Inlining can be an optimization, or a pessimization. It can increase code size (by duplicating the code for a function at multiple call sites) or can decrease it (if the code for the function, after optimization, is less than the size of the code needed to call a non-inline function). It can increase speed (by allowing for more optimization and by avoiding jumps) or can decrease speed (by increasing code size and hence cache misses).

One important side-effect of inlining is that more code is then accessible to the optimizer.

Marking a function as inline also has an effect on linking: multiple definitions of an inline function are permitted (so long as each is in a different translation unit) so long as they are identical. This allows inline function definitions to appear in header files; defining non-inline functions in header files is almost always an error (though function templates can also be defined in header files, and often are).

Mainstream C++ compilers like Microsoft Visual C++ and GCC support an option that lets the compilers automatically inline any suitable function, even those that are not marked as inline functions. A compiler is often in a better position than a human to decide whether a particular function should be inlined; in particular, the compiler may not be willing or able to inline many functions that the human asks it to.

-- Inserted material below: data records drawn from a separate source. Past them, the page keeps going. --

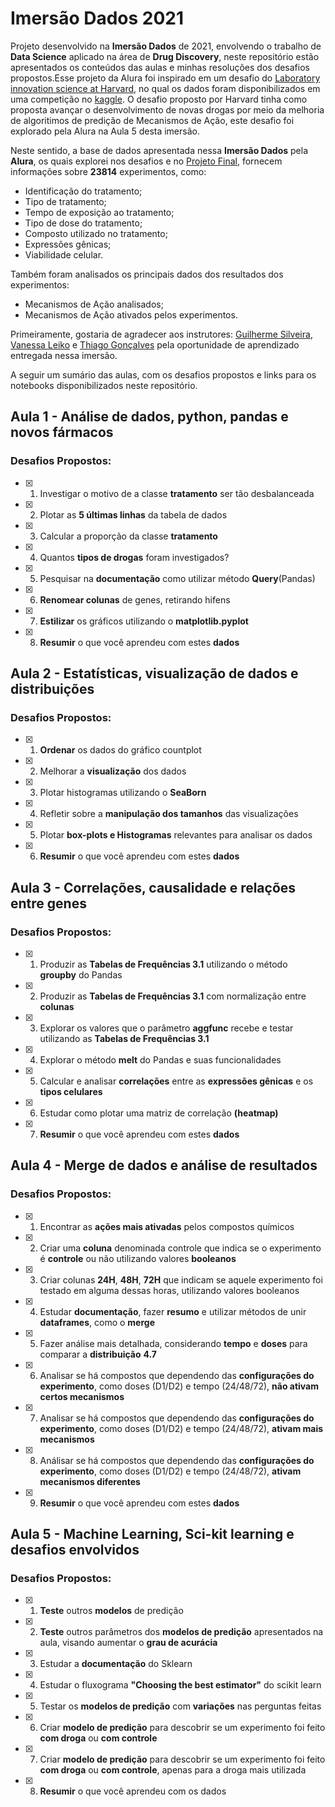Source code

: # Imersão Dados 2021
Projeto desenvolvido na **Imersão Dados** de 2021, envolvendo o trabalho de **Data Science** aplicado na área de **Drug Discovery**, neste repositório estão apresentados os conteúdos das aulas e minhas resoluções dos desafios propostos.Esse projeto da Alura foi inspirado em um desafio do [Laboratory innovation science at Harvard](https://lish.harvard.edu/), no qual os dados foram disponibilizados em uma competição no [kaggle](https://www.kaggle.com/c/lish-moa). O desafio proposto por Harvard tinha como proposta avançar o desenvolvimento de novas drogas  por meio da melhoria de algoritimos de predição de Mecanismos de Ação, este desafio foi explorado pela Alura na Aula 5 desta imersão.

Neste sentido, a base de dados apresentada nessa **Imersão Dados** pela **Alura**, os quais explorei nos desafios e no [Projeto Final](github.com), fornecem informações sobre **23814** experimentos, como:

* Identificação do tratamento;
* Tipo de tratamento;
* Tempo de exposição ao tratamento;
* Tipo de dose do tratamento;
* Composto utilizado no tratamento;
* Expressões gênicas;
* Viabilidade celular.

Também foram analisados os principais dados dos resultados dos experimentos:

* Mecanismos de Ação analisados;
* Mecanismos de Ação ativados pelos experimentos.

Primeiramente, gostaria de agradecer aos instrutores: [Guilherme Silveira](https://www.linkedin.com/in/guilhermeazevedosilveira/), [Vanessa Leiko](https://www.linkedin.com/in/vanessa%2Dleiko%2Doikawa%2Dcardoso) e [Thiago Gonçalves](https://www.linkedin.com/in/thiago-gon%C3%A7alves-santos/) pela oportunidade de aprendizado entregada nessa imersão.

A seguir um sumário das aulas, com os desafios propostos e links para os notebooks disponibilizados neste repositório.

## Aula 1 - Análise de dados, python, pandas e novos fármacos
### Desafios Propostos:
- [x] 1. Investigar o motivo de a classe **tratamento** ser tão desbalanceada
- [x] 2. Plotar as **5 últimas linhas** da tabela de dados
- [x] 3. Calcular a proporção da classe **tratamento**
- [x] 4. Quantos **tipos de drogas** foram investigados?
- [x] 5. Pesquisar na **documentação** como utilizar método **Query**(Pandas)
- [x] 6. **Renomear colunas** de genes, retirando hifens
- [x] 7. **Estilizar** os gráficos utilizando o **matplotlib.pyplot**
- [x] 8. **Resumir** o que você aprendeu com estes **dados**
## Aula 2 - Estatísticas, visualização de dados e distribuições
### Desafios Propostos:
- [x] 1. **Ordenar** os dados do gráfico countplot
- [x] 2. Melhorar a **visualização** dos dados
- [x] 3. Plotar histogramas utilizando o **SeaBorn**
- [x] 4. Refletir sobre a **manipulação dos tamanhos** das visualizações
- [x] 5. Plotar **box-plots e Histogramas** relevantes para analisar os dados
- [x] 6. **Resumir** o que você aprendeu com estes **dados**
## Aula 3 - Correlações, causalidade e relações entre genes
### Desafios Propostos:
- [x] 1. Produzir as **Tabelas de Frequências 3.1** utilizando o método **groupby** do Pandas
- [x] 2. Produzir as **Tabelas de Frequências 3.1** com normalização entre **colunas**
- [x] 3. Explorar os valores que o parâmetro **aggfunc** recebe e testar utilizando as **Tabelas de Frequências 3.1**
- [x] 4. Explorar o método **melt** do Pandas e suas funcionalidades
- [x] 5. Calcular e analisar **correlações** entre as **expressões gênicas** e os **tipos celulares**
- [x] 6. Estudar como plotar uma matriz de correlação **(heatmap)**
- [x] 7. **Resumir** o que você aprendeu com estes **dados**
## Aula 4 - Merge de dados e análise de resultados
### Desafios Propostos:
- [x] 1. Encontrar as **ações mais ativadas** pelos compostos químicos 
- [x] 2. Criar uma **coluna** denominada controle que indica se o experimento é **controle** ou não utilizando valores **booleanos**
- [x] 3. Criar colunas **24H**,  **48H**, **72H** que indicam se aquele experimento foi testado em alguma dessas horas, utilizando valores booleanos
- [x] 4. Estudar **documentação**, fazer **resumo** e utilizar métodos de unir **dataframes**, como o **merge**
- [x] 5. Fazer análise mais detalhada, considerando **tempo** e **doses** para comparar a **distribuição** **4.7**
- [x] 6. Analisar se há compostos que dependendo das **configurações do experimento**, como doses (D1/D2) e tempo (24/48/72), **não ativam certos mecanismos**
- [x] 7. Analisar se há compostos que dependendo das **configurações do experimento**, como doses (D1/D2) e tempo (24/48/72), **ativam mais mecanismos**
- [x] 8. Análisar se há compostos que dependendo das **configurações do experimento**, como doses (D1/D2) e tempo (24/48/72), **ativam mecanismos diferentes**
- [x] 9. **Resumir** o que você aprendeu com estes **dados**
## Aula 5 - Machine Learning, Sci-kit learning e desafios envolvidos
### Desafios Propostos:
- [x] 1. **Teste** outros **modelos** de predição
- [x] 2. **Teste** outros parâmetros dos **modelos de predição** apresentados na aula, visando aumentar o **grau de acurácia**
- [x] 3. Estudar a **documentação** do Sklearn
- [x] 4. Estudar o fluxograma **"Choosing the best estimator"** do scikit learn
- [x] 5. Testar os **modelos de predição** com **variações** nas perguntas feitas
- [x] 6. Criar **modelo de predição** para descobrir se um experimento foi feito **com droga** ou **com controle**
- [x] 7. Criar **modelo de predição** para descobrir se um experimento foi feito **com droga** ou **com controle**, apenas para a droga mais utilizada
- [x] 8. **Resumir** o que você aprendeu com os dados
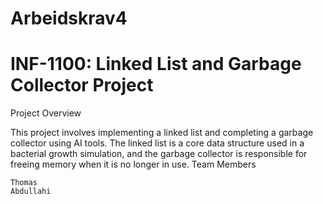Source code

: # Arbeidskrav4
# INF-1100: Linked List and Garbage Collector Project
Project Overview

This project involves implementing a linked list and completing a garbage collector using AI tools. The linked list is a core data structure used in a bacterial growth simulation, and the garbage collector is responsible for freeing memory when it is no longer in use.
Team Members

    Thomas
    Abdullahi
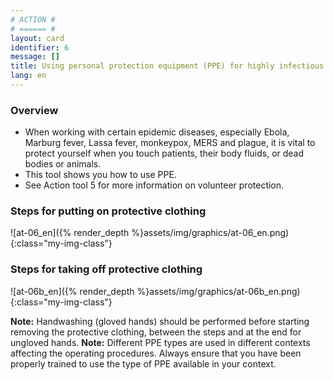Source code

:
 ```yaml
---
# ACTION #
# ====== #
layout: card
identifier: 6
message: []
title: Using personal protection equipment (PPE) for highly infectious diseases
lang: en
---
```


### Overview
- When working with certain epidemic diseases, especially Ebola, Marburg fever, Lassa fever, monkeypox, MERS and plague, it is vital to protect yourself when you touch patients, their body fluids, or dead bodies or animals.
- This tool shows you how to use PPE.
- See Action tool 5 <a class="crosslink" href="{% render_depth %}{% render_link action|5 %}"><i class="fas fa-external-link-alt" aria-hidden="true"></i></a> for more information on volunteer protection.

### Steps for putting on protective clothing
![at-06_en]({% render_depth %}assets/img/graphics/at-06_en.png){:class="my-img-class"}

### Steps for taking off protective clothing
![at-06b_en]({% render_depth %}assets/img/graphics/at-06b_en.png){:class="my-img-class"}

**Note:**  Handwashing  (gloved  hands)  should  be  performed  before  starting  removing  the  protective    clothing,  between  the  steps  and  at  the  end  for  ungloved hands.
**Note:** Different PPE types are used in different contexts affecting the operating procedures.  Always ensure that you have been properly trained to use the type of PPE available in your context.
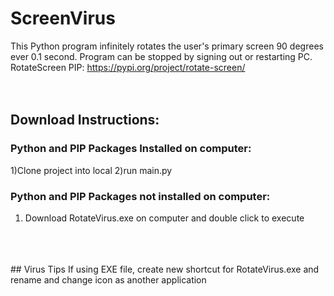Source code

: # ScreenVirus
This Python program infinitely rotates the user's primary screen 90 degrees ever 0.1 second. Program can be stopped by signing out or restarting PC. 
<br />
RotateScreen PIP: https://pypi.org/project/rotate-screen/ 
<br />
<br />
<br />
## Download Instructions:
### Python and PIP Packages Installed on computer:
1)Clone project into local 
2)run main.py
<br />
### Python and PIP Packages not installed on computer:
1) Download RotateVirus.exe on computer and double click to execute
<br />
<br />
<br />
## Virus Tips
If using EXE file, create new shortcut for RotateVirus.exe and rename and change icon as another application


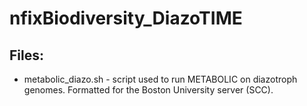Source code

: # nfixBiodiversity_DiazoTIME

## Files:
- metabolic_diazo.sh - script used to run METABOLIC on diazotroph genomes. Formatted for the Boston University server (SCC).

Excessive use of inline functions can greatly increase coupling/dependencies and compilation time, as well as making header files less useful as documentation of interfaces.

[edit] extern

The extern keyword tells the compiler that a variable is declared in another source module. The linker then finds this actual declaration and sets up the extern variable to point to the correct location. If a variable is declared extern, and the linker finds no actual declaration of it, it will throw an "Unresolved external symbol" error.

Examples:

extern int i;
declares that there is a variable named i of type int, defined somewhere in the program.
extern int j = 0;
defines a variable j with external linkage; the extern keyword is redundant here.
extern void f();
declares that there is a function f taking no arguments and with no return value defined somewhere in the program; extern is redundant, but sometimes considered good style.
extern void f() {;}
defines the function f() declared above; again, the extern keyword is technically redundant here as external linkage is default.
extern const int k = 1;
defines a constant int k with value 1 and external linkage; extern is required because const variables have internal linkage by default.

[edit] Storage Class Specifiers

  • register - A hint to the compiler that the specified variable will be heavily used; therefore the compiler should consider allocating a CPU register to the variable. The compiler may ignore this hint.
  • static - Retains a memory location for all instances of the program or class.